The money-motivated God species

‘Sacrifice and austerity are out; competition and innovation are in’ says Mark Lynas, in his new book The God Species (p210). Only money talks, and people are never going to change their lifestyles without an economic imperative. In order that economies can grow and keep on growing for ever more, Lynas exalts The Technofix as being the answer to the problems of climate change, biodiversity loss and so on. I agree that Green campaign messages should not be about sackcloth and ashes, but I find galling the idea that the growth-fuelled, market led development model should run unchecked.

The book takes the idea of ‘planetary boundaries’ which is a concept worked on by a group of scientists from around the world, led by Johan Rockström of the Stockholm Resilience Centre. The boundaries are: biodiversity loss, climate change, the nitrogen cycle, land use, freshwater, toxics, aerosols, ocean acidification and ozone layer. Lynas is putting the concept into layperson’s language with the hope that people will act on it.
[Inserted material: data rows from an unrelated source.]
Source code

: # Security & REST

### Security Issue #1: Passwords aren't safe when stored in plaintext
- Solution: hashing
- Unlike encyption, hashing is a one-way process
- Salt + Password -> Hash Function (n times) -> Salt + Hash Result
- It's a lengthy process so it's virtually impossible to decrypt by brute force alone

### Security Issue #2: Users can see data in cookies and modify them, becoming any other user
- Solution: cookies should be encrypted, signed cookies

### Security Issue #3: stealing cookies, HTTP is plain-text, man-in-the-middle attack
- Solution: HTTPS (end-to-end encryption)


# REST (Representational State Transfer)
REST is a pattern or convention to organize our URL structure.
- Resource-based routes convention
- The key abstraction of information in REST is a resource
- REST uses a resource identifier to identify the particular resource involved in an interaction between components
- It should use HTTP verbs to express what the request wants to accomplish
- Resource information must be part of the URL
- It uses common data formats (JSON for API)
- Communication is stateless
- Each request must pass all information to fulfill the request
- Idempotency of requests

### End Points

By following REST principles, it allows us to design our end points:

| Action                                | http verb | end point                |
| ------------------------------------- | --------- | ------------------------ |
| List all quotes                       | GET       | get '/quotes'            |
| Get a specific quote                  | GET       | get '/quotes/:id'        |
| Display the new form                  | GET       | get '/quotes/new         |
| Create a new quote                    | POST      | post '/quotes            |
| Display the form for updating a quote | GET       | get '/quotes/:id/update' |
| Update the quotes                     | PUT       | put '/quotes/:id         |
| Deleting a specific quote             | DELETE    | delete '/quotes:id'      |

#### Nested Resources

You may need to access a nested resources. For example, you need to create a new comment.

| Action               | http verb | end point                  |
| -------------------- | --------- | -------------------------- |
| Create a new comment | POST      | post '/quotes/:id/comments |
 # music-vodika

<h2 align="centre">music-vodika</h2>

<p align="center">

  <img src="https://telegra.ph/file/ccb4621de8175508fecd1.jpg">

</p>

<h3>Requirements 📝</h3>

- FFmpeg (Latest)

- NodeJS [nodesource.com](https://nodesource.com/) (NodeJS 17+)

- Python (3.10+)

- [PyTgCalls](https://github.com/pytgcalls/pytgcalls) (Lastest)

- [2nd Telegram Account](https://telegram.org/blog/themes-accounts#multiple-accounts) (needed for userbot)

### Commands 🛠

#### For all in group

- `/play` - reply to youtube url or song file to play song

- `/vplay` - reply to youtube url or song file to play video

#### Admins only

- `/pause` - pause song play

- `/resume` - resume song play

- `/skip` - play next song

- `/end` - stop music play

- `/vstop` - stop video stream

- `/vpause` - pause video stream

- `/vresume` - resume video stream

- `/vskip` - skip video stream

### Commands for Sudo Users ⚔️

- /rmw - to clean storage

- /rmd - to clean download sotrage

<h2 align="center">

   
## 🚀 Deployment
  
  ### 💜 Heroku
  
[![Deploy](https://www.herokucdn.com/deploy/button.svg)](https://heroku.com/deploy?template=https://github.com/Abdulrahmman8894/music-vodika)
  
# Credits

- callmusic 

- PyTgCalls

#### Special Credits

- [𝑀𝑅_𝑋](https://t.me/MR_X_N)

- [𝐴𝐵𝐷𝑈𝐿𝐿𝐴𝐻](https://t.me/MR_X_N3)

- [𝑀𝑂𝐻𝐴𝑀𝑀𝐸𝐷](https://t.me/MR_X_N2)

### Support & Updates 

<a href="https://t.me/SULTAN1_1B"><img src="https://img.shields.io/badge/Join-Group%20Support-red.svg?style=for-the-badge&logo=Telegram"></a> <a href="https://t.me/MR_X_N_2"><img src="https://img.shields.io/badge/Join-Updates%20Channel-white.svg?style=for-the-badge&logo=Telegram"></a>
Many of the facts and figures in the book are truly enlightening – DID YOU KNOW that ‘there are now a third fewer wild animals in total on the planet than there were forty years ago’?. And I liked Lynas’ idea that we need to govern in a Godlike way rather than, with false humility, waiting for the planet to make it’s own natural adjustments, or for God to intervene and put us back on track. We can and must govern the planet, as stewards rather than gods, and I am comfortable about using technology to help with this.

However, if we are to actually govern our planet well, shouldn’t we also challenge visions of society that are based on inequitable and disempowering political values? ‘Wholly Living’, a publication by CAFOD, Tearfund and Theos, says that ‘the idea that we must strive to maximise our personal wealth, freedom and choice so that we can decide our own ends’ is a ‘narrow and destructive idea’. This book calls for political change to be made in light of ‘human flourishing’ thinking, to modify how we think about, and therefore measure, progress.

By the way, Lynas frequently challenges ‘Greens’, including NGOs with which Tearfund is allied in our campaigns on climate change – Friends of the Earth and Greenpeace in particular are named (and shamed, depending on whether or not you agree with Lynas). Strong bones of contention are that by being anti-nuclear, we have contributed to the continuation of global warming, that we should start getting our techno-heads in gear including looking to geo-engineering more (though he does pretty much rule out biofuels, except possibly for aviation), that carbon off-setting has its place, and that we should embrace urbanisation. I think he makes the fair point that we harp on about the importance of science in showing the links between human actions and climate change, but become unscientific in our reasoning when we resist technological solutions to the problem of climate change. For this reason, and because the planetary boundaries concept is helpfully systematic and scientific, I think it’s worth a fresh examination of some of our policy positions in light of Lynas’ direct criticisms of climate campaign messages.


Lynas, M (2011) The God Species: How the planet can survive the age of humans HarperCollins Publishers,London.

CAFOD, Tearfund and Theos (2010) Wholly Living: A new perspective on international development Theos publishers, London.